=== Provided data ===

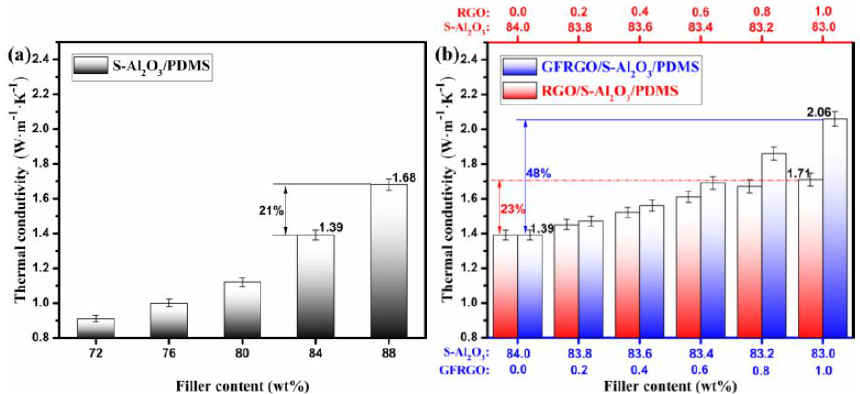
Figure 5. Thermal conductivity of ( a ) S-Al 2 O 3 /PDMS composites and ( b ) GFRGO/S-Al 2 O 3 /PDMS and RGO/S-Al 2 O 3 /PDMS composites with different filler contents.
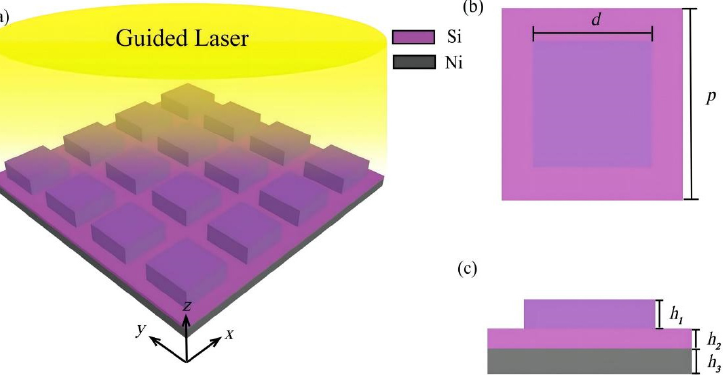
Figure 1. Schematic diagram of the metasurface. ( a ) 3D view of the metasurface. ( b ) Top view of each unit cell. ( c ) Side view of each unit cell. When the metasurface is illuminated by a laser, surface plasmon polaritons (SPPs) could be excited. According to the wavevector matching theory [22,23], whether or not to excite the SPP is controlled by:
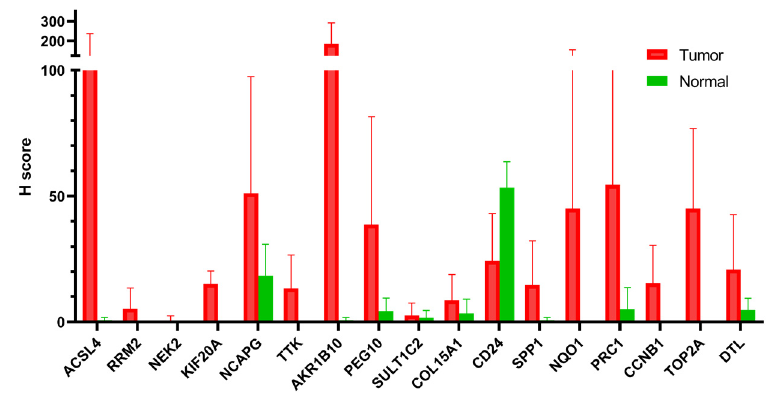
Figure 5. Immunohistochemistry ‐ based evaluation of proteins coded by 17 PCM1 genes. Mean H scores are shown in the y ‐ axis. Error bars indicate standard deviations.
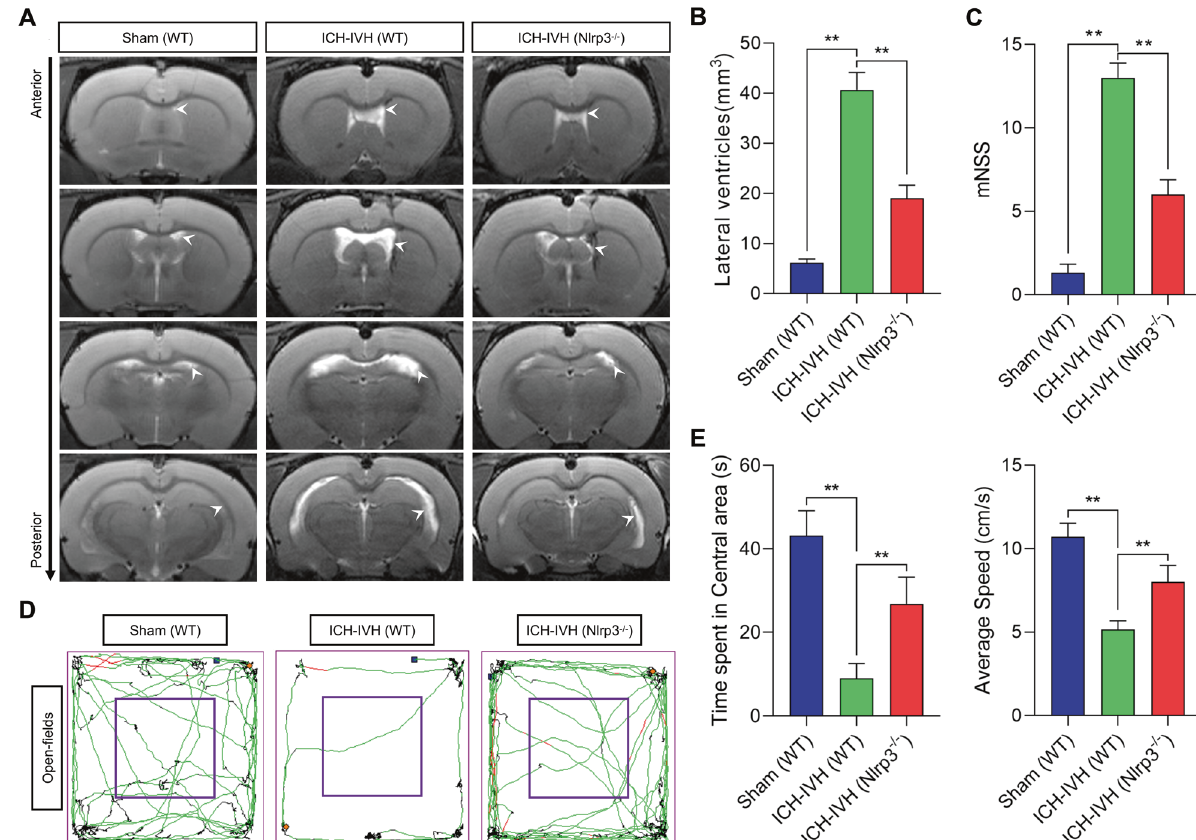
Fig. 1 Evaluation of hydrocephalus and neurological function with or without NLRP3 knockout after ICH-IVH. A T2-weighted images of different groups of rats showed ventricular dilatation, and the white arrows indicate the lateral ventricles. B Trajectories of different groups of rats after ICH-IVH in the open- fi eld experiment. C Statistical results of the central area movement time and mean velocity of different groups throughout the open- fi eld experiment ( n = 6, one-way ANOVA). D Statistical analysis of lateral ventricular volumes of different groups based on MRI images ( n = 3, one-way ANOVA). E The mNSS of different groups ( n = 6, one-way ANOVA). The results are expressed as the mean ± SD, ** P <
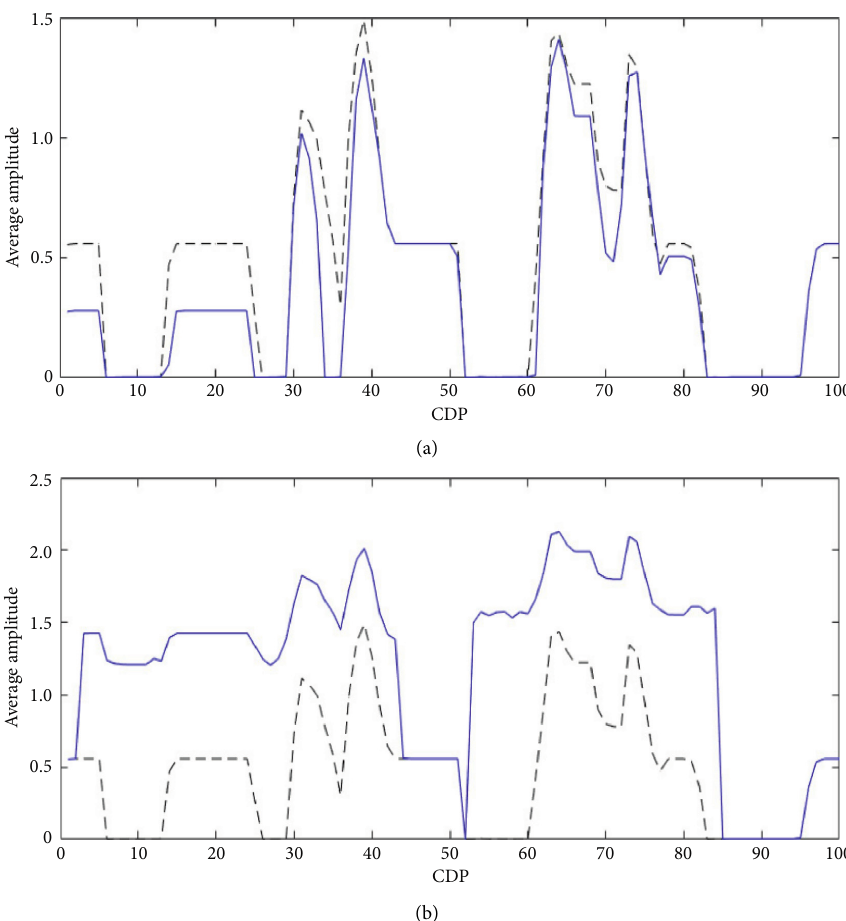
Figure 11: Contrast diagram of the average amplitude extracted from the synthetic seismic records of channel reservoir with and without interference at 20Hz. (a) Noninterference and upper interference. (b) Noninterference and lower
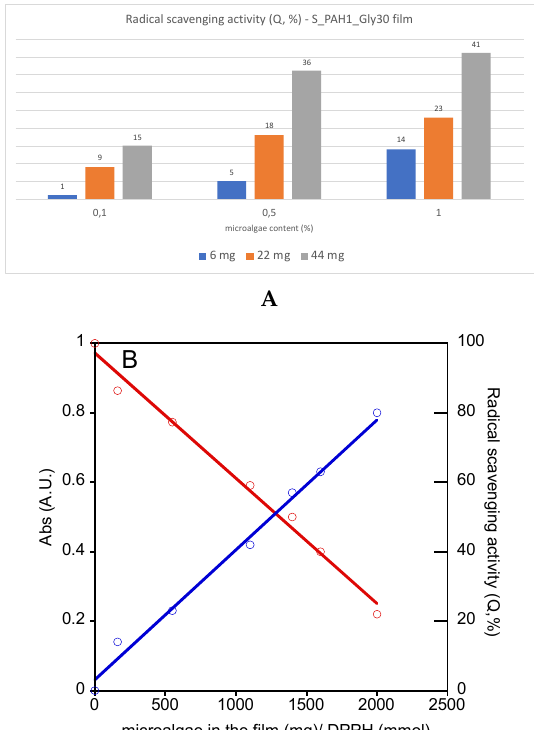
Figure 8. Radical scavenging activity (Q) of T. obliquus microalgae entrapped in the S_PAH1_Gly30 film as a function of microalgae content ( A ); Double Y plot for the determination of the EC 50 value of the S_PAH1_Gly30_1 film ( B ).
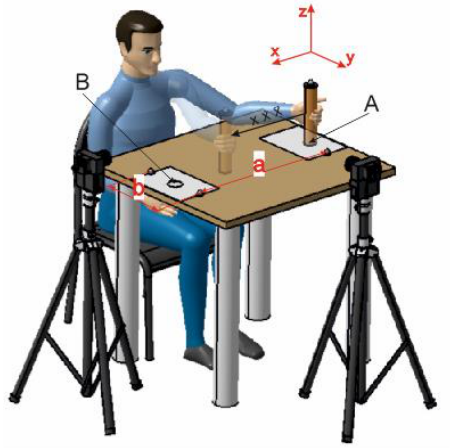
Figure 3. Scheme of precise hand movement tests. (A) Initial position of the carried object; (B) final position of the carried object; (a) actual distance of reference markers in relation to the x axis; (b) actual distance of reference markers in relation to the y axis.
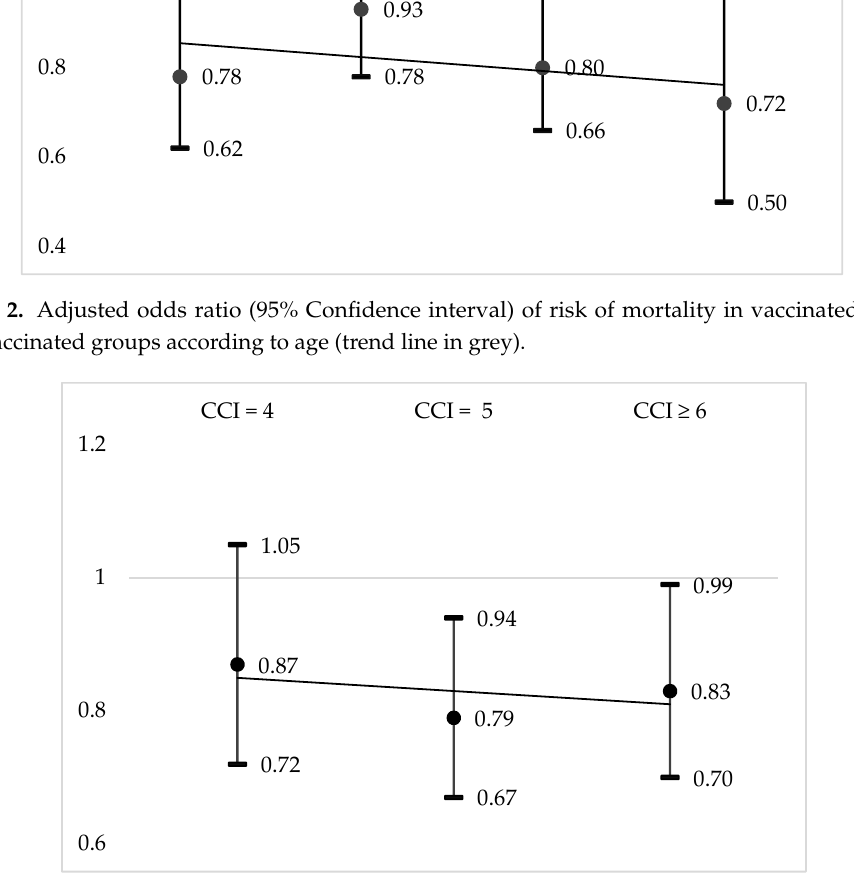
Figure 3. Adjusted odds ratio (95% Confidence interval) of risk of mortality in vaccinated versus non-vaccinated groups according to Charlson Comorbidity Index (CCI) (trend line in grey).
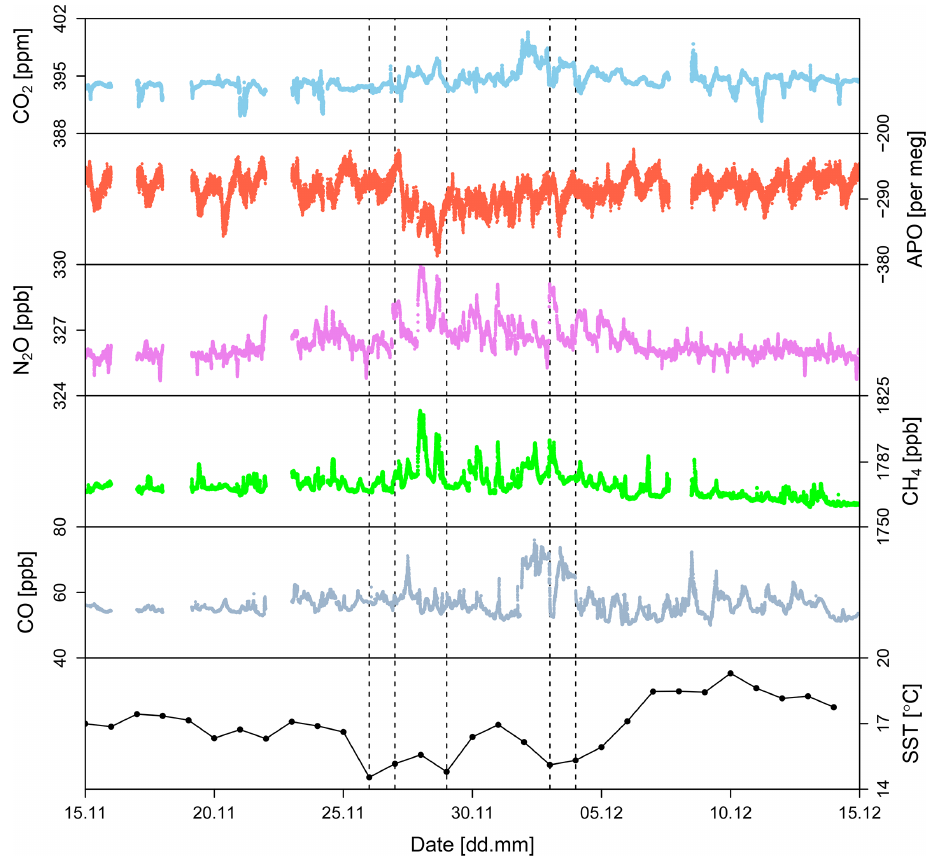
Figure 4. Atmospheric time series at NDAO throughout the upwelling event displayed in Fig. 1. Days flagged as upwelling events are shown as dashed vertical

===

* [Problem details]: Run a filter over the data above and keep each line that contains the word "indicate".

* [Your solution]:
Figure 5. Immunohistochemistry ‐ based evaluation of proteins coded by 17 PCM1 genes. Mean H scores are shown in the y ‐ axis. Error bars indicate standard deviations.
Fig. 1 Evaluation of hydrocephalus and neurological function with or without NLRP3 knockout after ICH-IVH. A T2-weighted images of different groups of rats showed ventricular dilatation, and the white arrows indicate the lateral ventricles. B Trajectories of different groups of rats after ICH-IVH in the open- fi eld experiment. C Statistical results of the central area movement time and mean velocity of different groups throughout the open- fi eld experiment ( n = 6, one-way ANOVA). D Statistical analysis of lateral ventricular volumes of different groups based on MRI images ( n = 3, one-way ANOVA). E The mNSS of different groups ( n = 6, one-way ANOVA). The results are expressed as the mean ± SD, ** P <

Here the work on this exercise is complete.